Two generations of scholars, from the religious left (Harold J. Berman) to the irreligious right (Barry Alan Shain) have shown how utterly baseless Whig, secularizing history truly is. But now people calling themselves conservatives are spouting the same nonsense. Scruton and others tell us that the separation of faith and politics, and of a monolithic conception of religion or “church” from a monolithic conception of politics or “state,” is the source of our freedoms.
Yet ideology has managed very nicely to create mass murder—whether in the gulag, the Nazi death camps, or Mao’s Cultural Revolution. And the separation of the spiritual from the temporal sphere, acknowledged as a founding principle of civilized life by Christians from their earliest days, always was recognized as rooted, not in a secular view of human dignity and the requirements of politics, but rather in the demands of religious faith and the requirements for ordered liberty among religious peoples.

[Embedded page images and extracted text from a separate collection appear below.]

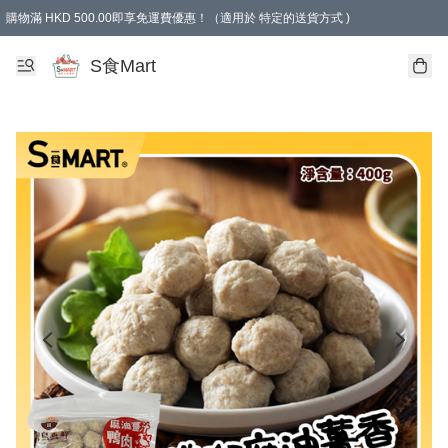
購物滿 HKD 500.00即享免運費優惠！（適用於 特定的送貨方式 )
S食Mart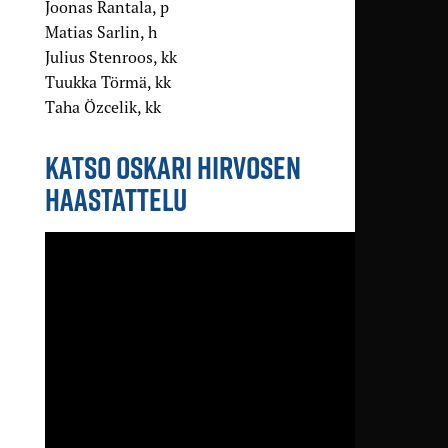
Joonas Rantala, p
Matias Sarlin, h
Julius Stenroos, kk
Tuukka Törmä, kk
Taha Özcelik, kk
KATSO OSKARI HIRVOSEN
HAASTATTELU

Why on the occasion of an anniversary like 9/11 is it worthwhile to dwell on academic disputes? Because the mistakes ofour intellectual class are undermining our already weak culture. At a time when our civilization, weak as it is, must face a very real challenge from a reinvigorated Muslim culture, the very core of our culture is being dismissed as something necessary to its beginnings, and pleasant to our private lives, but dangerous to our public life. Where Christianity and the Judeo-Christian tradition previously had been recognized as essential elements of our way of life—shaping our laws, our institutions, and our conceptions of the person and that person’s flourishing in virtue—today it is seen, even by its so-called defenders, as little more than a source of private comfort, best kept behind closed doors. Even at ground zero the current major of New York City bans religious organizations, as if they would bring a divisive character to an event that can have meaning only in light of eternal truths. Meanwhile, our public schools continue to ban even the most innocuous forms of public expressions of faith and, as in the recent case of CLS v. Martinez, tell Christian groups they can receive equal status with others only by allowing those who hold their beliefs in contempt to seek election to run their organizations. And the reduction of marriage to a disposable public expression of disposable commitment and call for financial benefits continues at an accelerating pace.
One of the most obvious truths of human conflict is that you can’t beat something with nothing. And our current religion-phobia is reducing our culture to a mere enablement of individual self-indulgence—in effect, less than nothing. We will not have freedom for long if we do not have virtue. And virtue will not exist without a concept of an ordered universe, one rooted in history and faith. Even those with no faith should be able to recognize that history proves the necessity of religion to bind a people to their traditions and ways of life.
Bruce P. Frohnen is a Senior Fellow at the Russell Kirk Center for Cultural Renewal. He is Associate Professor of Law at Ohio Northern University College of Law and editor of the Political Science Reviewer.